What sounds do you love on vacation? That could be a Spotify playlist of steel drum music, or a YouTube video of waves crashing on a beach.
Instead of turning on the TV to the news or a random show to play in the background, you can also turn on vacation-esque views, like the couple who had their cruise canceled in the wake of the outbreak. They posted up to the ocean on a screen instead.
Do things you'd normally do on vacation, at home
Is the weather nice out? Grab a beach towel and lay out in your backyard, as long as you practice social distancing and stay two metres away from any other "beachgoers."
At Canyon Ranch, guests to the wellness resort often spend mornings doing something physical. Roll out a yoga mat for an in-room practice, go on a jog outside or follow workout routines streaming online or on Instagram to break up your day at home.
For people who cancelled a spring break trip to the beach, don't put your beach read back on the bookshelf. Sink into reading for pleasure to take a break from the constant media coverage of the pandemic.

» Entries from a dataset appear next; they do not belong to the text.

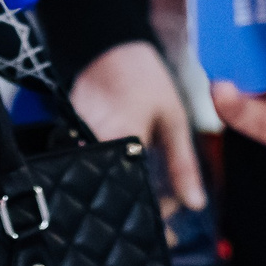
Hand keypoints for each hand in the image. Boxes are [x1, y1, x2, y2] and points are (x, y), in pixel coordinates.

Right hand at [72, 40, 204, 210]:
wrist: (109, 48)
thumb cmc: (146, 80)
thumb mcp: (174, 119)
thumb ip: (183, 164)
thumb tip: (196, 203)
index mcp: (123, 142)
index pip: (137, 197)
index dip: (156, 213)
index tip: (171, 217)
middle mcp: (95, 146)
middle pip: (117, 196)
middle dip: (140, 207)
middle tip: (161, 208)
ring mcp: (78, 143)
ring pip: (104, 186)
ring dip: (126, 192)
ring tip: (145, 187)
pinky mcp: (70, 140)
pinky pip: (92, 170)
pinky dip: (112, 175)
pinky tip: (128, 170)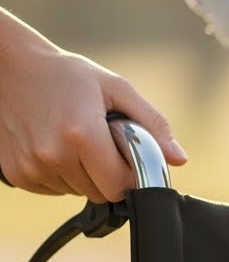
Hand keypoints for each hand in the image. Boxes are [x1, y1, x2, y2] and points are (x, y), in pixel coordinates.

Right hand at [0, 27, 186, 201]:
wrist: (9, 68)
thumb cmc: (67, 75)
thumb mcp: (116, 89)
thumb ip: (152, 124)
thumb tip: (179, 159)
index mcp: (82, 135)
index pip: (120, 186)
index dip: (132, 176)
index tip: (130, 158)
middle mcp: (53, 155)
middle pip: (100, 193)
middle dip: (110, 175)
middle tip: (103, 144)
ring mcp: (31, 167)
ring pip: (77, 192)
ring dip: (85, 175)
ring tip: (77, 140)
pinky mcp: (16, 175)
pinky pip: (55, 189)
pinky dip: (62, 175)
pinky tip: (58, 146)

For more vacation activities to hold you over while you're inside, try taking virtual tours of the world's most famous tourist attractions. Right now, destinations like the Louvre, the Great Wall of China and even national parks are online for your sightseeing pleasure.
Sleep luxuriously
Vacation can be an opportunity to relax and refresh. Getting good sleep is a huge part of that.

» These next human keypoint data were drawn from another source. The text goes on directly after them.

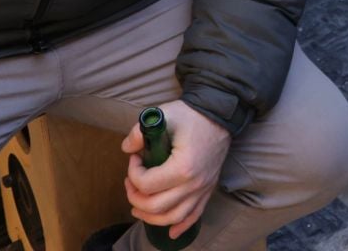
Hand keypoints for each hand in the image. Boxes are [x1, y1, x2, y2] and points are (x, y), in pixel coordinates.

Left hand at [122, 100, 229, 239]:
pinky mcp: (208, 189)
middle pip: (156, 206)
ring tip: (137, 207)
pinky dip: (181, 226)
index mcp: (183, 167)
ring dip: (151, 217)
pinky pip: (194, 215)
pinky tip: (171, 233)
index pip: (147, 184)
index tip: (134, 158)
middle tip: (130, 182)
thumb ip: (140, 131)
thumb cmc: (192, 115)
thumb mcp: (164, 114)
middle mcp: (194, 183)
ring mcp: (203, 189)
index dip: (133, 173)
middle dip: (135, 196)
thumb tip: (127, 148)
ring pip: (173, 217)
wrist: (219, 114)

Hyers recommends using the time you normally spent commuting to work to catch up on sleep, and installing hotel-like blackout curtains in your bedroom if you don't have them already.
Channel wellness-resort sleep by creating a ritual around going to bed, Anderson says. Before tucking in, try taking a bath, drinking a cup of decaffeinated tea, lighting candles, practicing yoga, meditating or reading a book.
"Really focus at the end of the day on gratitude," Anderson says. "Then you can use an app on your phone for any sort of white noise, or use a sound machine to allow yourself that luxury sleep that you typically would get on vacation."